The patronage of the capricious lord, as if in gratitude for the loyalty of Malсhus and his companion, turned into hatred for the escaped prisoners. Here, Jerome tells the story like an excellent storyteller and connoisseur of human passions. The fugitives, in despair, hid in the first cave they came across, where their pursuers, shouting curses, followed them one by one. It turned out that the cave was the refuge of a lioness and her cubs. What may seem like literary fiction to rational researchers looks different to specialists in asceticism. The emaciated bodies of the ascetics did not radiate animal energy and did not attract the attention of the beast. However, the master and his servant were immediately killed by the lioness because they literally radiated satisfaction, passion, and anger.“ Beasts are tamed and obey me because, although they are not rational creatures, they know how to fear God and honor His servants,” says the life one of the great saints of the glorious era of martyrs, Mammes of Cappadocia (+275), who, incidentally, is considered the patron saint of the famous Athletic Bilbao football club.. At the end of all these vicissitudes, Malchus and his companion “passed through that desert and approached the Greek-Roman regiments.” “Returning to his homeland, Malchus gave that blessed woman, his spiritual sister, to a convent,” Jerome concludes his narrative. For us, living almost in the third millennium of church history, such circumstances are, in a sense, very familiar. Cases of such marriages are known from hagiography. It is very important to understand that at the time when Jerome was writing, the Christian worldview was just taking shape, which is why he is one of the creators of this and other important archetypes for all subsequent civilization of holiness.
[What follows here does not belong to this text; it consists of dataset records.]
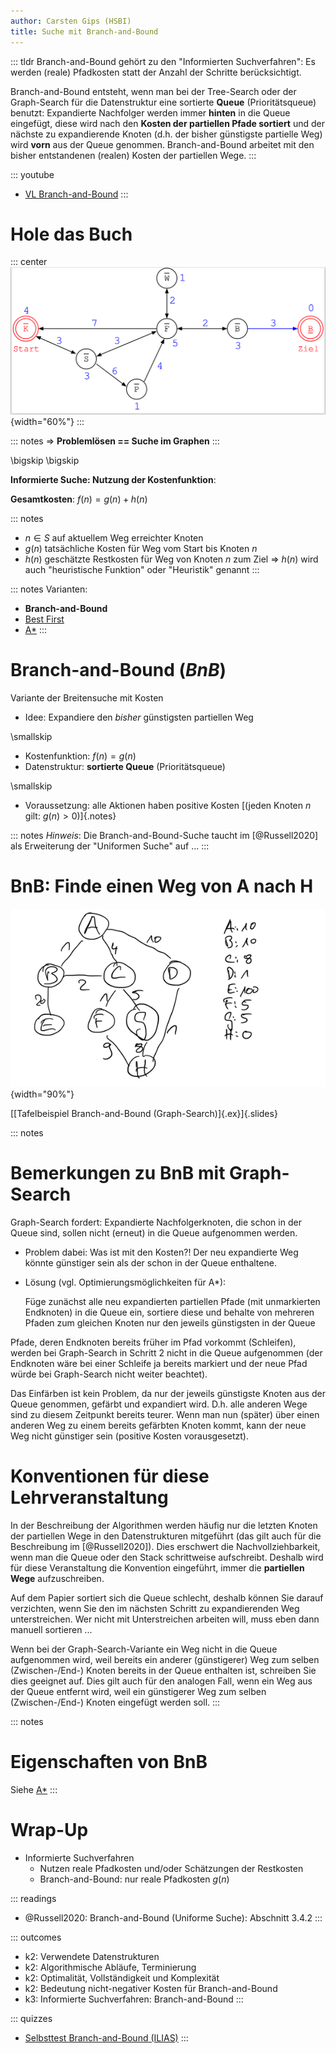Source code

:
 ```yaml
---
author: Carsten Gips (HSBI)
title: Suche mit Branch-and-Bound
---
```


::: tldr
Branch-and-Bound gehört zu den "Informierten Suchverfahren": Es werden (reale) Pfadkosten statt der Anzahl der Schritte
berücksichtigt.

Branch-and-Bound entsteht, wenn man bei der Tree-Search oder der Graph-Search für die Datenstruktur eine sortierte
**Queue** (Prioritätsqueue) benutzt: Expandierte Nachfolger werden immer **hinten** in die Queue eingefügt, diese wird
nach den **Kosten der partiellen Pfade sortiert** und der nächste zu expandierende Knoten (d.h. der bisher günstigste
partielle Weg) wird **vorn** aus der Queue genommen. Branch-and-Bound arbeitet mit den bisher entstandenen (realen)
Kosten der partiellen Wege.
:::

::: youtube
-   [VL Branch-and-Bound](https://youtu.be/WBL-sihpbaM)
:::

# Hole das Buch

::: center
![](images/graph.png){width="60%"}
:::

::: notes
=\> **Problemlösen == Suche im Graphen**
:::

\bigskip
\bigskip

**Informierte Suche: Nutzung der Kostenfunktion**:

**Gesamtkosten**: $f(n) = g(n) + h(n)$

::: notes
-   $n \in S$ auf aktuellem Weg erreichter Knoten
-   $g(n)$ tatsächliche Kosten für Weg vom Start bis Knoten $n$
-   $h(n)$ geschätzte Restkosten für Weg von Knoten $n$ zum Ziel =\> $h(n)$ wird auch "heuristische Funktion" oder
    "Heuristik" genannt
:::

::: notes
Varianten:

-   **Branch-and-Bound**
-   [Best First](search4-bestfirst.md)
-   [A\*](search5-astar.md)
:::

# Branch-and-Bound (*BnB*)

Variante der Breitensuche mit Kosten

-   Idee: Expandiere den *bisher* günstigsten partiellen Weg

\smallskip

-   Kostenfunktion: $f(n) = g(n)$
-   Datenstruktur: **sortierte Queue** (Prioritätsqueue)

\smallskip

-   Voraussetzung: alle Aktionen haben positive Kosten [(jeden Knoten $n$ gilt: $g(n) > 0$)]{.notes}

::: notes
*Hinweis*: Die Branch-and-Bound-Suche taucht im [@Russell2020] als Erweiterung der "Uniformen Suche" auf ...
:::

# BnB: Finde einen Weg von A nach H

![](images/tafelbeispiel.png){width="90%"}

[[Tafelbeispiel Branch-and-Bound (Graph-Search)]{.ex}]{.slides}

::: notes
# Bemerkungen zu BnB mit Graph-Search

Graph-Search fordert: Expandierte Nachfolgerknoten, die schon in der Queue sind, sollen nicht (erneut) in die Queue
aufgenommen werden.

-   Problem dabei: Was ist mit den Kosten?! Der neu expandierte Weg könnte günstiger sein als der schon in der Queue
    enthaltene.

-   Lösung (vgl. Optimierungsmöglichkeiten für A\*):

    Füge zunächst alle neu expandierten partiellen Pfade (mit unmarkierten Endknoten) in die Queue ein, sortiere diese
    und behalte von mehreren Pfaden zum gleichen Knoten nur den jeweils günstigsten in der Queue

Pfade, deren Endknoten bereits früher im Pfad vorkommt (Schleifen), werden bei Graph-Search in Schritt 2 nicht in die
Queue aufgenommen (der Endknoten wäre bei einer Schleife ja bereits markiert und der neue Pfad würde bei Graph-Search
nicht weiter beachtet).

Das Einfärben ist kein Problem, da nur der jeweils günstigste Knoten aus der Queue genommen, gefärbt und expandiert
wird. D.h. alle anderen Wege sind zu diesem Zeitpunkt bereits teurer. Wenn man nun (später) über einen anderen Weg zu
einem bereits gefärbten Knoten kommt, kann der neue Weg nicht günstiger sein (positive Kosten vorausgesetzt).

# Konventionen für diese Lehrveranstaltung

In der Beschreibung der Algorithmen werden häufig nur die letzten Knoten der partiellen Wege in den Datenstrukturen
mitgeführt (das gilt auch für die Beschreibung im [@Russell2020]). Dies erschwert die Nachvollziehbarkeit, wenn man die
Queue oder den Stack schrittweise aufschreibt. Deshalb wird für diese Veranstaltung die Konvention eingeführt, immer die
**partiellen Wege** aufzuschreiben.

Auf dem Papier sortiert sich die Queue schlecht, deshalb können Sie darauf verzichten, wenn Sie den im nächsten Schritt
zu expandierenden Weg unterstreichen. Wer nicht mit Unterstreichen arbeiten will, muss eben dann manuell sortieren ...

Wenn bei der Graph-Search-Variante ein Weg nicht in die Queue aufgenommen wird, weil bereits ein anderer (günstigerer)
Weg zum selben (Zwischen-/End-) Knoten bereits in der Queue enthalten ist, schreiben Sie dies geeignet auf. Dies gilt
auch für den analogen Fall, wenn ein Weg aus der Queue entfernt wird, weil ein günstigerer Weg zum selben
(Zwischen-/End-) Knoten eingefügt werden soll.
:::

::: notes
# Eigenschaften von BnB

Siehe [A\*](search5-astar.md)
:::

# Wrap-Up

-   Informierte Suchverfahren
    -   Nutzen reale Pfadkosten und/oder Schätzungen der Restkosten
    -   Branch-and-Bound: nur reale Pfadkosten $g(n)$

::: readings
-   @Russell2020: Branch-and-Bound (Uniforme Suche): Abschnitt 3.4.2
:::

::: outcomes
-   k2: Verwendete Datenstrukturen
-   k2: Algorithmische Abläufe, Terminierung
-   k2: Optimalität, Vollständigkeit und Komplexität
-   k2: Bedeutung nicht-negativer Kosten für Branch-and-Bound
-   k3: Informierte Suchverfahren: Branch-and-Bound
:::

::: quizzes
-   [Selbsttest Branch-and-Bound
    (ILIAS)](https://www.hsbi.de/elearning/goto.php?target=tst_1106598&client_id=FH-Bielefeld)
:::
Around 375, Jerome settled in the village of Maronia, in a deserted place not far from Antioch, on the estate of his spiritual friend Evagrius. It was here that he met the ascetic Malchus, who told him the story of his wanderings. Around 390-391, Jerome recounted what he had heard in a hagiographic narrative. His writing is vivid and dramatic. If he had lived in our era, he could well have been an excellent postmodern author. Throughout his life, he engaged in a hidden polemic against the enlightened Christian circles of Rome. Therefore, researchers constantly ask themselves what in Jerome’s works refers to historical events and the statements of his characters, and what is due to the polemic with the corrupt church circles of the ancient capital on the Tiber River, as perceived by the great translator of the Bible. The harmfulness of wealth, the tragedy of self-will, the benefits of asceticism in all circumstances, and the omnipotence of grace, which leads man to salvation contrary to his own intentions and the plans of the rulers and spiritual teachers —these are the most important ideas in his lives of the saints.